What is a bass, and what does it do?

April 16, 2019

Hello friends,

 

Time for this week's "Blake's Blog" post.  I like this format.  Unlike on Facebook, here I can say what I need to say without goofy comments being posted in response.   Ah, yes. Today's post may come across to some as 'sour grapes' but that's not where I'm coming from.  I want to follow-up on something I mentioned in my last blog post, a serious topic regarding the bass, my vocation and the Musical Arts.

 

In my last post I made a reference to the fact that most people don't know what a bass is. I am not making that up, why would I?  That statement is based on multiple experiences and conversations I've had with people over my career.  I'd bet (and win) any amount of money that if you took an exit poll at tonight's Nuggets' game that the vast majority of people wouldn't be able to identify the bass.  Even if you showed them an electric bass and a double bass, most people still wouldn't know what they were.  The majority of people think the double bass is a cello, and that the electric bass is simply a 'guitar'. Don't get me wrong, I'm not complaining here but rather just conveying the simple truth. Trust me, I enjoy receiving a compliment for my "cello playing" when I perform on double bass. I also find amusement in the frequent occurrences when people ask me why my guitar only has 5 strings.  Most of you reading this have known me for quite some time, and of course you know what a bass is.  Bless you and thank you!!!

 

It is clear though that most people only recognize the singer.  Proof can be found on television. 
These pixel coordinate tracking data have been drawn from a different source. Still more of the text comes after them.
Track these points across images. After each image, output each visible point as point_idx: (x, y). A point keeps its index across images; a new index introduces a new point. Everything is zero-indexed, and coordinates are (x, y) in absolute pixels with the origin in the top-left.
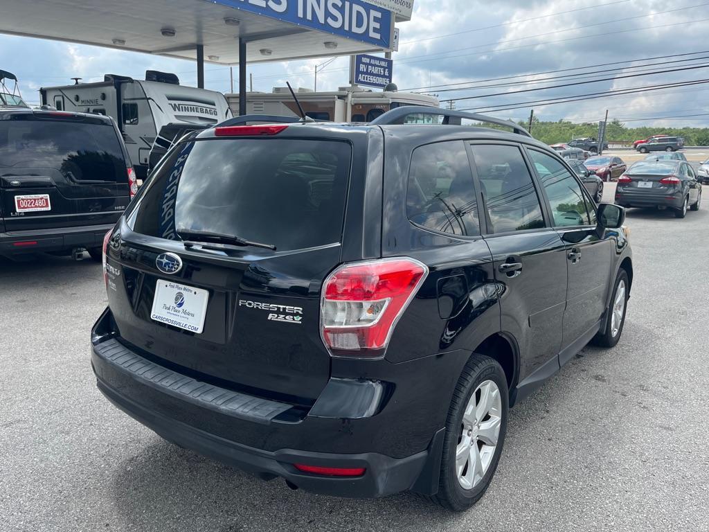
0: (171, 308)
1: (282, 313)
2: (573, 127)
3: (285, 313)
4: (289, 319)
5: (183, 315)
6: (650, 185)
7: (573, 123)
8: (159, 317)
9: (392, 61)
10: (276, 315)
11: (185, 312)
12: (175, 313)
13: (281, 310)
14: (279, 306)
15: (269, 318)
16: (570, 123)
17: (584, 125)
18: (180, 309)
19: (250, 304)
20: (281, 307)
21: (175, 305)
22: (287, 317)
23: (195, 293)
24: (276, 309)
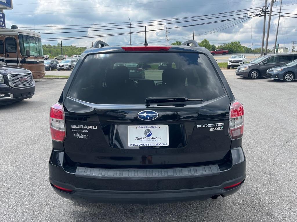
0: (142, 138)
1: (216, 127)
2: (77, 48)
3: (218, 126)
4: (219, 129)
5: (153, 140)
6: (134, 71)
7: (77, 47)
8: (135, 145)
9: (4, 14)
10: (213, 128)
11: (154, 138)
12: (146, 140)
13: (216, 126)
14: (215, 124)
15: (210, 130)
16: (75, 47)
17: (81, 48)
18: (150, 137)
19: (202, 126)
20: (216, 124)
21: (145, 136)
22: (218, 128)
23: (160, 128)
24: (214, 126)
American Idol, The Voice, The Sing-off...  There is no 'American Bassist' or "The Bass" nor will there ever be.  It is to laugh.  Furthermore, most everyone knows what a piano is, same with drums, trumpet, sax, flute, trombone, harp, you can see where I'm headed... The bass however is a total mystery to most folks, and so it is.  

 

Here are some cold, hard facts about the glorious yet misunderstood bass...

 

So many beloved titles have 'signature' bass parts that anchor the song.  "My Girl"  "Low Rider" 

"Another One Bites the Dust"  "Hysteria"  "I Wish" and too many others to list here.

Speaking of "I Wish", I wish that more people knew why the bass is important in music.  

 

Allow me to share these words of wisdom from some notable bassists... Bass icon Ray Brown stated:  "The note the bassist plays defines the composition." Superstar singer/songwriter and bassist Sting states: "It's not a chord until I play." The famous composer John Williams states: "When I'm writing a score I always start with the bass part, because everything else is dependent on that."  These guys are spot-on.  What they mean is that the other players providing chords can re-voice or substitute all manner of chordal ingredients, but the bass note defines the chord.  A piano player can play a chord consisting of C,E & G and depending on the bass note that could be a C major, an A minor, or a whole slew of other chords.  Sure, many bass parts are super-simple and therefore unimpressive to those who listen only with their eyes, but the sound and function matters to the rest of the band, believe me. Try sitting through a night of bluegrass, rock & roll, jazz, reggae or R&B without bass, you would wonder why it sounds so weird and so 'weak'. 

 

Next time you hear Elton John's "Rocket Man" listen to Dee Murray's wonderful bass part. It is mixed quite well with the bass right up-front.  Sir Elton surely knows what a bass is! And I'll bet that while a ton of people could tell you that Sir Paul McCartney was a singer for The Beatles,  they wouldn't know that he was the Beatles' bass player. Sir Paul states: "I'm quite proud to be a bass player." And so am I.

 

I feel better now that I've shared these morsels.  Love to you all!